Connection to Forbes' Work

Forbes frequently references the Pentagon programs as circumstantial evidence that the government has been studying the same physics that the MH370 footage allegedly depicts. How strong is this connection?

What the DIRDs Actually Cover

Several DIRDs address topics directly relevant to Forbes' framework: vacuum energy extraction, inertial mass reduction, advanced propulsion, gravitational wave generation. These overlap with the physics Forbes proposes could explain the MH370 orb footage. However, the DIRDs are theoretical literature reviews; they describe concepts and possibilities, not demonstrated capabilities.

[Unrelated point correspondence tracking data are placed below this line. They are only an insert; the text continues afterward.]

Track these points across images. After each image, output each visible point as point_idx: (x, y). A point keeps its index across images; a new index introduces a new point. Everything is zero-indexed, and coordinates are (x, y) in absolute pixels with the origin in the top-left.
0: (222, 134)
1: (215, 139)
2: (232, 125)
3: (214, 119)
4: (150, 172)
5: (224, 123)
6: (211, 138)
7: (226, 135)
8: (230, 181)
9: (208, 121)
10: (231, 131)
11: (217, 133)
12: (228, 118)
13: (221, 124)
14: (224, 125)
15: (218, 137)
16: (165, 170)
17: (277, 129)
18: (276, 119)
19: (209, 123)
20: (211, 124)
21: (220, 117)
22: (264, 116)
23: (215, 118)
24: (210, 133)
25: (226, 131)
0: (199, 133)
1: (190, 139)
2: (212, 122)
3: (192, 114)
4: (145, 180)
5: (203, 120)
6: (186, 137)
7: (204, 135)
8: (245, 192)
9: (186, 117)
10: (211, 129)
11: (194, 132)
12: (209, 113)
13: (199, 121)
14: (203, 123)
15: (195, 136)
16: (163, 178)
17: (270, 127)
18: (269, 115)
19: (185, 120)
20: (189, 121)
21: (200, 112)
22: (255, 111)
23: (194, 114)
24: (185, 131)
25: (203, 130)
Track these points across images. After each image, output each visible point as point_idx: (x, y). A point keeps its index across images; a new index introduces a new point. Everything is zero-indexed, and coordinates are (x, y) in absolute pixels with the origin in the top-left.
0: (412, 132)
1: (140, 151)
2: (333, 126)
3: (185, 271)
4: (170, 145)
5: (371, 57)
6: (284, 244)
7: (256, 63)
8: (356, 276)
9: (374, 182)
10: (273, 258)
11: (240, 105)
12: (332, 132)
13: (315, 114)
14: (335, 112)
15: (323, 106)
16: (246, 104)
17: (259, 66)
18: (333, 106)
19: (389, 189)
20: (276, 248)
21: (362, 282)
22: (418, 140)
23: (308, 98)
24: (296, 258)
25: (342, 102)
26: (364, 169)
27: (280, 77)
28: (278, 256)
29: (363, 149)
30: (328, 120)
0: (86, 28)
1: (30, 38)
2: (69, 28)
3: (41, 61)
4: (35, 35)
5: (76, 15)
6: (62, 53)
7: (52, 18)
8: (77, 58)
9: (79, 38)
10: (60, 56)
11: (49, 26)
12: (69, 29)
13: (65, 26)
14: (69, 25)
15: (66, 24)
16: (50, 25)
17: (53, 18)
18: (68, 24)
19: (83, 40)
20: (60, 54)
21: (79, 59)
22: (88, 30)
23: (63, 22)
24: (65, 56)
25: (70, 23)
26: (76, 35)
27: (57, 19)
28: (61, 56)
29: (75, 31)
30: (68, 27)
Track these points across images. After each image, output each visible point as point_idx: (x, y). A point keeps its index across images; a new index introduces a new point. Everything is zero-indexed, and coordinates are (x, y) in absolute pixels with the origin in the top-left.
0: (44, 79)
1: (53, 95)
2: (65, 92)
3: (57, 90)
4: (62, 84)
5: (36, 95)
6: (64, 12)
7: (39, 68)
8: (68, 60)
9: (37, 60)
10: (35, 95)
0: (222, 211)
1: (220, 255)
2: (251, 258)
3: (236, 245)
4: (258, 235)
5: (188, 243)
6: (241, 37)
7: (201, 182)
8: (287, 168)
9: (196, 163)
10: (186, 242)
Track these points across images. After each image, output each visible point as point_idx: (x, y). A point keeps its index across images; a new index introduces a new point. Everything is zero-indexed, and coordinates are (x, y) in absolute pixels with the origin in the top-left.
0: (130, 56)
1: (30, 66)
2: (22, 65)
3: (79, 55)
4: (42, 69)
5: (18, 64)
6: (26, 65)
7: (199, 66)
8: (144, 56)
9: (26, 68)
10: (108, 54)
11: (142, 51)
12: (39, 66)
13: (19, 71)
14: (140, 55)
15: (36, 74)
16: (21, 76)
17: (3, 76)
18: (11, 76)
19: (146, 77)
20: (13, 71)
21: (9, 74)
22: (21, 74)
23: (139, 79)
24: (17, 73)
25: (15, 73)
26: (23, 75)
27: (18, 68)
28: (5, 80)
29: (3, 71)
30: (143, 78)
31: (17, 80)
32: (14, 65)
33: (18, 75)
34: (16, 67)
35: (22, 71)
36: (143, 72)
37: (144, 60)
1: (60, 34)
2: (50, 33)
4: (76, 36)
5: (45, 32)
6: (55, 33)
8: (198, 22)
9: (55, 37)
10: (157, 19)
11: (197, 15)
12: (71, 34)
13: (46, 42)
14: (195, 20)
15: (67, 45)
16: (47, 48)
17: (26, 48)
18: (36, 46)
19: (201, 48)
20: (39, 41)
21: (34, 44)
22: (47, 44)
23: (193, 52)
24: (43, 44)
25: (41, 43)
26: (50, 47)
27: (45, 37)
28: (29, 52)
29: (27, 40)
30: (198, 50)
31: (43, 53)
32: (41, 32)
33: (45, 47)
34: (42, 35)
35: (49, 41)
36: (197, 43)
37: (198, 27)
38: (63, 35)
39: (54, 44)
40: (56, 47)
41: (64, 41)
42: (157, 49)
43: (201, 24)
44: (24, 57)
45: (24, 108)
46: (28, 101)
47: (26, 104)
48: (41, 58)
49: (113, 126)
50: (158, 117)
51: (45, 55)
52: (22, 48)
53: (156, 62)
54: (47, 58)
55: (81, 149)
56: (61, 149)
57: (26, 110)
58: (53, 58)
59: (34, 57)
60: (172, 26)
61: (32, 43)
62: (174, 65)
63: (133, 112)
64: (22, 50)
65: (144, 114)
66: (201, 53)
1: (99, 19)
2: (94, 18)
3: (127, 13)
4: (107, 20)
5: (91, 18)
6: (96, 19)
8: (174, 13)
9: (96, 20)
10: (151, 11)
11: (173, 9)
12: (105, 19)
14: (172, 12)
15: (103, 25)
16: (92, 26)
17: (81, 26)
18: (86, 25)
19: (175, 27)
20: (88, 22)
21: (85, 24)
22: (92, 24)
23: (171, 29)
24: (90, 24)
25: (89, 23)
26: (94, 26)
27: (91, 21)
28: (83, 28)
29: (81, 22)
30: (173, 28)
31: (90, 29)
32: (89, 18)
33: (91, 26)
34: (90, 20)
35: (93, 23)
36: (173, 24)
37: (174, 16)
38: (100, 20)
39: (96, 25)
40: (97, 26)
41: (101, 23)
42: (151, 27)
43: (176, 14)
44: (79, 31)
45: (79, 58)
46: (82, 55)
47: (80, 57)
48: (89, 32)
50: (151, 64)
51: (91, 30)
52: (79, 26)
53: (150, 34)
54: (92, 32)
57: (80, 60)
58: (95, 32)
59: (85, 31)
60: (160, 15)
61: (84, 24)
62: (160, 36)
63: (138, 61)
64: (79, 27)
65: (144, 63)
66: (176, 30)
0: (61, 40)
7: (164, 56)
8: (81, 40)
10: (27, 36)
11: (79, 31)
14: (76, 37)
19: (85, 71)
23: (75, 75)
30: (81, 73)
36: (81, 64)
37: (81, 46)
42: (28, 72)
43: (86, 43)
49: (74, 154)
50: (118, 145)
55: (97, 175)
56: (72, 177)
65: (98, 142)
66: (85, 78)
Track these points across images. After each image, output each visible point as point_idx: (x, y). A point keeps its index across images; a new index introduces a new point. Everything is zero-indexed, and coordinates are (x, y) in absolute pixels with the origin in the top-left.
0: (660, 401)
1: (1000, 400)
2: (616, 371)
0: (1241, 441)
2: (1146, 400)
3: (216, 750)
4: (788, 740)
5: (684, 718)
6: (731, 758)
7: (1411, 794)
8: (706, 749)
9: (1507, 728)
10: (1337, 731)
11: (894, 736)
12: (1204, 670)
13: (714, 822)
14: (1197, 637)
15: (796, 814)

What the DIRDs Don't Describe

No DIRD describes technology capable of what the MH370 footage appears to show (three objects intercepting and teleporting a 777). No DIRD presents experimental evidence of zero-point energy extraction, inertial mass reduction, or spacetime manipulation at any scale. The gap between "theoretical literature review" and "operational technology" is enormous.

The Elizondo Parallel

In his 2024 memoir Imminent, Luis Elizondo describes a classified Predator drone video showing three luminous, solid-structure objects flying in a perfect triangle formation. The objects traversed sixty miles "in the blink of an eye," shadowed the Predator for twenty-three minutes, and routinely reoriented between wedge and linear formations. This description closely parallels what the MH370 satellite footage appears to depict: three luminous orbs approaching in coordinated formation. Elizondo hasn't publicly commented on the MH370 footage, but the similarity is notable, and suggests that whatever these objects are, encounters involving three coordinated luminous craft aren't unique to the MH370 case.

Key UAP Figures and MH370

None of the key figures in the Pentagon UAP programs (Puthoff, Davis, Elizondo, Lacatski, Grusch) have publicly endorsed the MH370 satellite footage as genuine. Forbes has referenced their research to support his physics model, but this remains a one-directional connection. The Elizondo passage above is the closest any key figure has come to describing phenomena matching the MH370 footage, though he was describing an entirely separate incident.

Confidence

Speculative. The Pentagon programs confirm that the US government has spent money studying the same physics topics Forbes discusses. Elizondo's description of three luminous craft in triangle formation is a striking parallel to the MH370 footage, but he describes a separate incident and hasn't connected it to MH370. The DIRDs don't confirm that exotic physics has been reduced to practice.